Luxury under the canvas of a yurt in Dorset
Jo Ind finds a luxury outdoors alternative for those indoorsy types who don’t do camping.
To appreciate my holiday staying in a yurt in deepest Dorset, there are a few things you need to understand, or rather there is only one thing – my husband.
To say my husband is anti-camping does not really do him justice. He is a man who claims you can catch a cold from sitting next to a window. He wears a hat if he has to sit under a skylight. When I took our three-year-old camping earlier in the year his last words to me were: “Make sure you bring him home if it starts to rain.”
So how was I to sell the idea of a holiday under canvas to him?
“Darling, I’d really like to have a break in a yurt.
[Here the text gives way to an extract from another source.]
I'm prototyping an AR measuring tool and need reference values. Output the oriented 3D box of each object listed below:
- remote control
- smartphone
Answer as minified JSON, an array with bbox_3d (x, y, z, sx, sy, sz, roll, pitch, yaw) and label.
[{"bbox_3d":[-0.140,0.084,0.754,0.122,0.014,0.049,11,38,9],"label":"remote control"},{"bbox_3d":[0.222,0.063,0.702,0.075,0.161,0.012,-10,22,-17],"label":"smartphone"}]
Would you like to come with me?”
“What’s a yurt?”
(How to explain without using the t-word?) “It’s a kind of big and round. It’s hand-made. Traditional. Beautiful craftsmanship.”
It was with some trepidation that we made our way down to Stock Gaylard, an 1,800-acre estate in North Dorset including 300 acres of woodland and an 80-acre deer park as well as three little yurts nestled on the edge of a field of maize.
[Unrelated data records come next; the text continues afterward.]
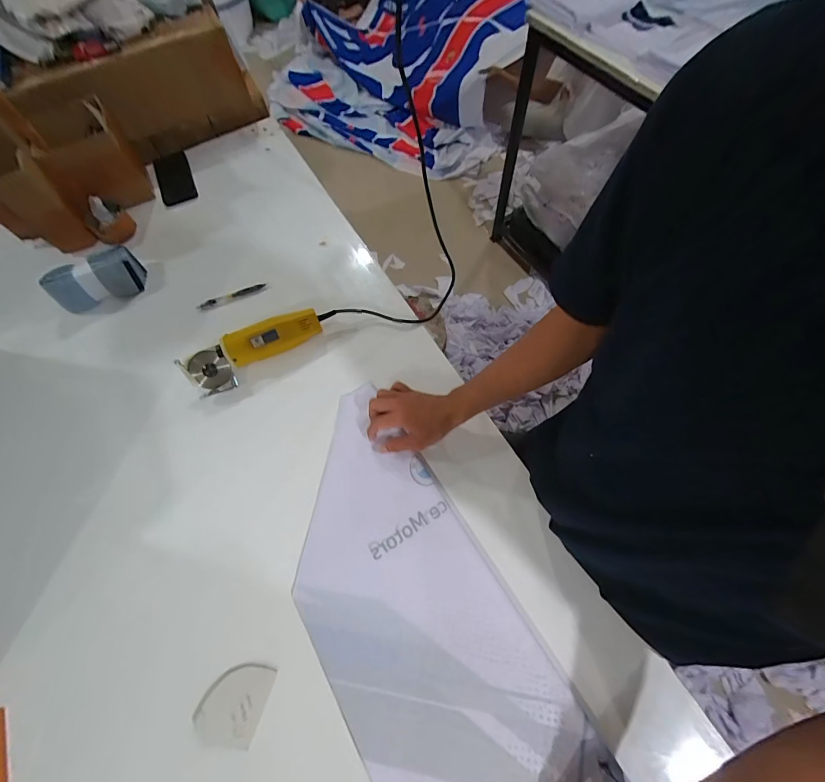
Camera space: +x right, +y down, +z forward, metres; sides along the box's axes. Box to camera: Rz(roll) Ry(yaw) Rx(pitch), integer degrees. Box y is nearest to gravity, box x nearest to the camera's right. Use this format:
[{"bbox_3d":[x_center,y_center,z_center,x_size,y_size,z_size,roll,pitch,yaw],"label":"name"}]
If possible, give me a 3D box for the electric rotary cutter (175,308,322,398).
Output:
[{"bbox_3d":[-0.282,-0.074,0.680,0.247,0.059,0.073,-30,67,-10],"label":"electric rotary cutter"}]

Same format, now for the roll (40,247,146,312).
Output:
[{"bbox_3d":[-0.629,-0.219,0.753,0.160,0.060,0.075,-26,67,-9],"label":"roll"}]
We were greeted by a very friendly Andrew Langmead, who runs the estate having inherited it from his wife, Josi’s, side of the family. The family aims to provide an income for themselves and their tenants whilst managing the estate in a traditional and ecologically sensitive way.
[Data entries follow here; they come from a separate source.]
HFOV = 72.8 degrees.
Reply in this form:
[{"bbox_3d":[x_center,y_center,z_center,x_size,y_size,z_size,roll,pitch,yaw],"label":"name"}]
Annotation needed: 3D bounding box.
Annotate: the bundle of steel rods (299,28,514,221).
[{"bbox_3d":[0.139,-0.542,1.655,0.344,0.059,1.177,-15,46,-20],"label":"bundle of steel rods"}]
Conservation is at its heart, so there are bushy hedgerows, wild flowers, old trees and wildlife corridors surrounding the fields. The yurts are designed to provide accommodation for holiday goers in a way that combines comfort with minimal impact on the environment.
Nonetheless, I was a little horrified to see a carbon-crusted kettle dangling over a little camp fire as we approached the site.
“Is that how we’re going to make a cup of tea?” I thought. “It’s been such a nice marriage. I really don’t want a divorce.”
But as Andrew showed us round, I found myself relaxing. There are three yurts, modelled on traditional Mongolian tents, on the site. One is a kitchen and living room. The other two are bedrooms sleeping up to four people.
“Oh how lovely,” I gasped as he opened up the living room yurt.
There was a rounded hand-made wooden sofa, a beautiful low oak table, a dresser which included two calor gas rings, a fridge and a hot water bottle. There was even a calor gas fire.
Phew! My marriage was going to survive.